Brasília Vídeo: militar do Exército é preso após atirar em saída de festa no DF

Vídeo: militar do Exército é preso após atirar em saída de festa no DF

De acordo com a polícia, o homem entregou a arma sem oferecer resistência e apresentou a documentação regular do dispositivo

  • Brasília | Clarissa Lemgruber, do R7, em Brasília

Um militar do Exército foi preso na madrugada de domingo (14) após disparar com arma de fogo em uma via pública próximo ao Setor de Diversões Sul, em Brasília. De acordo com a Polícia Militar do Distrito Federal, o homem foi identificado pelo segurança de uma festa que ocorria no local.
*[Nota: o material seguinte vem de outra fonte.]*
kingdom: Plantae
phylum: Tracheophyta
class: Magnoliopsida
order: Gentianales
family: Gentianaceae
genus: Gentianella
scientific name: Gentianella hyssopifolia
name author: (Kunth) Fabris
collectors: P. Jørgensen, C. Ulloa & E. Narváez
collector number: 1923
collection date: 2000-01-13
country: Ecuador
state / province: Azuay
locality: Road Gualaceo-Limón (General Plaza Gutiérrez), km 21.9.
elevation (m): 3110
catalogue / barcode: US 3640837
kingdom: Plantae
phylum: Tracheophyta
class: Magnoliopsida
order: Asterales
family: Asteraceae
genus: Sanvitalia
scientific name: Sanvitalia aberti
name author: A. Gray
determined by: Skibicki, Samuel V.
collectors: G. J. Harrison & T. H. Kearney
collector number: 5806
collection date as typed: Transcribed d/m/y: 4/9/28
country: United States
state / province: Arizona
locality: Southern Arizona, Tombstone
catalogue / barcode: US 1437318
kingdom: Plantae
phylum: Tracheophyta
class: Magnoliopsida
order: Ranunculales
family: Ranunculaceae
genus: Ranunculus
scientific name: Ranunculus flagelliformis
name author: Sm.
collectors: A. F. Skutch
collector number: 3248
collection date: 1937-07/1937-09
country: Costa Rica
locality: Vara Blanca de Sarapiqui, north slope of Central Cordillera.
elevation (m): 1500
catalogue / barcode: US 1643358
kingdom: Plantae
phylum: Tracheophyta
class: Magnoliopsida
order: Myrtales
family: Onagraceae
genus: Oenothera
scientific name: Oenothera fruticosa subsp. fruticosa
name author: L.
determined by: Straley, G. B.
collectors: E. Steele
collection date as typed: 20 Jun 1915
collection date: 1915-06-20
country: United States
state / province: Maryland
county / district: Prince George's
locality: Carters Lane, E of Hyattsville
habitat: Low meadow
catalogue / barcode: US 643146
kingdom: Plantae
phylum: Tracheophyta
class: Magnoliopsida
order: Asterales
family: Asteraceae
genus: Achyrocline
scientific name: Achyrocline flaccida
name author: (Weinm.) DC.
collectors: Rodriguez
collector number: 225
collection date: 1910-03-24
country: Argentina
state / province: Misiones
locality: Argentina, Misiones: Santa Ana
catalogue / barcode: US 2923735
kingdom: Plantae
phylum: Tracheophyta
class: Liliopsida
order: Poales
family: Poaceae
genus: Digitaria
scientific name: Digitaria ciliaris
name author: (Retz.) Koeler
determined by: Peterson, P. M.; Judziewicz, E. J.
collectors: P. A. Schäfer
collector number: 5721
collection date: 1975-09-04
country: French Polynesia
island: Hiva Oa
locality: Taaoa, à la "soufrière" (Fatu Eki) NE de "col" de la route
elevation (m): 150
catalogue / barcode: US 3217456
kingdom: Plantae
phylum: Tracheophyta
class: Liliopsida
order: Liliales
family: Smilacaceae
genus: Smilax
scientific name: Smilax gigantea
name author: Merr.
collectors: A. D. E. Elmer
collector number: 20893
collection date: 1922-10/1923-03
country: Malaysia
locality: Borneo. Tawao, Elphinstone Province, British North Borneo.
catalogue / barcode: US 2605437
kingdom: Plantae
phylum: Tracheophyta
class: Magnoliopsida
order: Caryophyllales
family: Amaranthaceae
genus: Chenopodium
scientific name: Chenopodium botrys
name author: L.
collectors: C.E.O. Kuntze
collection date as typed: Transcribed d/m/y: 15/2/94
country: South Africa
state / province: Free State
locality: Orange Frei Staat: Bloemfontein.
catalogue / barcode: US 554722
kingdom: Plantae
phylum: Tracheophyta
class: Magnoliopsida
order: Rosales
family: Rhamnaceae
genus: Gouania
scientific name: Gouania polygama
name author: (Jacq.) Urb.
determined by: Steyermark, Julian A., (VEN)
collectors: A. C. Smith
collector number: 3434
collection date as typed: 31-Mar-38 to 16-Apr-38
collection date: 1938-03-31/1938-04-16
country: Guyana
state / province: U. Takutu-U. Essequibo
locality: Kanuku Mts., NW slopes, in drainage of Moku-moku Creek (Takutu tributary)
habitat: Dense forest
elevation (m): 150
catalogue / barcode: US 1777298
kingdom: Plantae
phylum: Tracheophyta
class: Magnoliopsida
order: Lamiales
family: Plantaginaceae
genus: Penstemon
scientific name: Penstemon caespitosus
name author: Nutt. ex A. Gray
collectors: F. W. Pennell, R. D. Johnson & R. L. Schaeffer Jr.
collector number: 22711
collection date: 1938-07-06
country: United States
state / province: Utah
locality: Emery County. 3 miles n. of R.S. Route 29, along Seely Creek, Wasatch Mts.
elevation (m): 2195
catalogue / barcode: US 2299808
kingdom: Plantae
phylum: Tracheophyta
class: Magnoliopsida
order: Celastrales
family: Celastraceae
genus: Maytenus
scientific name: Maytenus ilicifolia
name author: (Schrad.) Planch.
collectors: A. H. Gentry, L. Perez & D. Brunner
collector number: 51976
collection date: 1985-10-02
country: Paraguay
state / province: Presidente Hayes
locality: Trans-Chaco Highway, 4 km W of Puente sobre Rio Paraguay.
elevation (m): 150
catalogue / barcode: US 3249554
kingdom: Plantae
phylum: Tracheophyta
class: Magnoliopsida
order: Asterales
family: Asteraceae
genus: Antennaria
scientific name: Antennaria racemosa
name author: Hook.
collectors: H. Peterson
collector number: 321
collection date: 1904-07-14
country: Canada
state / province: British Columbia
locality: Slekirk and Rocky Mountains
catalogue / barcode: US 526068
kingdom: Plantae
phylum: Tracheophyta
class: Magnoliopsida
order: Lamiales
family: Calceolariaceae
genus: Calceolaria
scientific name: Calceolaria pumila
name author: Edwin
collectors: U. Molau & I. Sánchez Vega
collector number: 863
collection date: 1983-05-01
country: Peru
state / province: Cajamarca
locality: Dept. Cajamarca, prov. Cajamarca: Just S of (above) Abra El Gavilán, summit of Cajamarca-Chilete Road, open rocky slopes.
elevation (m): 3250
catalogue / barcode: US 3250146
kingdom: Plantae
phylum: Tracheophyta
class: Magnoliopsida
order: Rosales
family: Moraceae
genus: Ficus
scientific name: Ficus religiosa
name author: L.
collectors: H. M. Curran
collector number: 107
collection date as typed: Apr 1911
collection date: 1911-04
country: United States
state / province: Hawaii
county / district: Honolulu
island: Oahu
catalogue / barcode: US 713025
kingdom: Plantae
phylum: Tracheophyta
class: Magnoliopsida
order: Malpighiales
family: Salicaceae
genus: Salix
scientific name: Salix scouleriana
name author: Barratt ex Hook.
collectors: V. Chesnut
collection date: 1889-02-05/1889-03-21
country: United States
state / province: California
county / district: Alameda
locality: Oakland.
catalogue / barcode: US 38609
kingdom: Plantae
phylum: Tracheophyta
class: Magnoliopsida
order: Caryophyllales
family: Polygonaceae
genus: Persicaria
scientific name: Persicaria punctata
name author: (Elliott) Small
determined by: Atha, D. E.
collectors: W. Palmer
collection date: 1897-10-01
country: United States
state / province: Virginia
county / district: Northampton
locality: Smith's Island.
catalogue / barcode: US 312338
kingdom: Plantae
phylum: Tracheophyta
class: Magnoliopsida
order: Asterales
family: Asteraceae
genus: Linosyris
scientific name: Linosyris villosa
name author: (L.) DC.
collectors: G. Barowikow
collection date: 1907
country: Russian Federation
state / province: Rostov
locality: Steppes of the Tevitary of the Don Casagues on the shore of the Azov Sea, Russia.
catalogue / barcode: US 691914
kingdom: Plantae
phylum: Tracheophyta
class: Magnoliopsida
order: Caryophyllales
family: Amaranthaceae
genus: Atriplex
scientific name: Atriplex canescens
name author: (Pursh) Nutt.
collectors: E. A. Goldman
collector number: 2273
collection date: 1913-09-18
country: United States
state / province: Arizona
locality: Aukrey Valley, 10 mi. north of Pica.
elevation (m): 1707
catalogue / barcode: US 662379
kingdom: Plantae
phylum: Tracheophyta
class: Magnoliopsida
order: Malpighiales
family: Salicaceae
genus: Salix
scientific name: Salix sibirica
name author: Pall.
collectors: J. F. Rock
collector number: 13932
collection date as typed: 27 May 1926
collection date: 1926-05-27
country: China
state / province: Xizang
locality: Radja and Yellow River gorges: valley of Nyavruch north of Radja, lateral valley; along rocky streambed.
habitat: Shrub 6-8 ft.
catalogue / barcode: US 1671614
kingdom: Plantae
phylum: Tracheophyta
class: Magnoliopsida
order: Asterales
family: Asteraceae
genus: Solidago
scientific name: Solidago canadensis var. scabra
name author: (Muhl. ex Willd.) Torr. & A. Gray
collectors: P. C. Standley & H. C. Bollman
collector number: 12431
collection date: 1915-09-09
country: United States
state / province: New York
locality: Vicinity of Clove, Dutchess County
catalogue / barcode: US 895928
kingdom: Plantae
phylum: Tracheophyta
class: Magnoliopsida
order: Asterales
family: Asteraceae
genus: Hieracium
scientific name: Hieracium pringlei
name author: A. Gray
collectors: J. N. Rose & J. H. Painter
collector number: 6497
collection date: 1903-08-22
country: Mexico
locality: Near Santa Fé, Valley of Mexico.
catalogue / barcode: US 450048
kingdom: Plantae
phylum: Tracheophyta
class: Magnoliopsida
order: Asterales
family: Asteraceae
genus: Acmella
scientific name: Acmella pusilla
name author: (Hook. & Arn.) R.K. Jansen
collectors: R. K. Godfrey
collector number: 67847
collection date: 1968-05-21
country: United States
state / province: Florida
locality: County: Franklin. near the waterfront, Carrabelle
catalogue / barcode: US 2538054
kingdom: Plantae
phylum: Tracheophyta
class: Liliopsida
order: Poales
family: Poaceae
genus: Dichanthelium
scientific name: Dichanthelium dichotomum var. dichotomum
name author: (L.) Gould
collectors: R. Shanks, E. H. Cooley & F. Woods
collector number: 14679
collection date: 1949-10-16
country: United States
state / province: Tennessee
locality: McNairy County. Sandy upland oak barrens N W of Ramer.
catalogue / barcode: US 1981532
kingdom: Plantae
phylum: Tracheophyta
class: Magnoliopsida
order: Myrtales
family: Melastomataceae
Segundo as investigações, o militar entregou a arma sem oferecer resistência e apresentou a documentação regular do dispositivo. Ele foi encaminhado à 5ª Delegacia de Polícia, na área central de Brasília.

Polícia apreende arma de militar do Exército que atirou na saída de uma festa em Brasília

Polícia apreende arma de militar do Exército que atirou na saída de uma festa em Brasília

Reprodução/Redes sociais

No vídeo, um policial se aproxima do sargento, apreende a arma e retira a munição. Nas imagens, o militar aparenta estar embriagado.

Procurado pelo R7, o Exército não respondeu até a última atualização desta reportagem. O espaço segue aberto para manifestações e esclarecimentos.

Venda de munições para armas de fogo no Brasil dobrou em três anos

O número de munições e cartuchos comercializados no Brasil dobrou em três anos. Foram vendidos 393,4 milhões desses produtos no país em 2021, em comparação com 195,7 milhões em 2018 — um aumento de 101%.

Os dados são do Sicovem (Sistema de Controle de Venda e Estoque de Munições), do Comando do Exército, obtidos por meio da LAI (Lei de Acesso à Informação). Os números mostram que o segmento mais representativo na venda de munições é o "varejo", seguido pelas munições comercializadas para uso institucional; em terceiro, estão as unidades adquiridas por caçadores, atiradores e entidades de tiro desportivo.

Arte / R7

A reportagem questionou o Exército em maio deste ano sobre os compradores de munição no segmento "varejo", mas não obteve retorno. Especialistas afirmam que o número pode englobar civis com posse e porte de arma e também aquisições por caçadores e atiradores.

Os números relativos a Forças Armadas, polícias e órgãos do governo são discriminados separadamente pelo sistema do Exército como "integrantes de órgãos e instituições", "Forças Armadas" e "uso institucional". A venda de munições voltadas para o uso institucional é a segunda maior em números, atrás apenas do "varejo".

O crescimento da venda de munições vem acompanhado do aumento do número de armas em circulação. O R7 mostrou em abril que houve um aumento de 333% no número de novos registros de armas para CACs (caçadores, atiradores e colecionadores de armas de fogo) em 2021, em comparação com 2018.

Os dados mostram que entre 2017 e 2018 o aumento foi de 14,94%. Em 2019, a alta nas vendas foi de 4%. O salto maior ocorreu em 2021, quando o crescimento, comparado com o ano anterior, foi de 52,4%. Especialistas afirmam que há uma relação direta entre o aumento de munições e decretos editados pela Presidência da República desde 2019.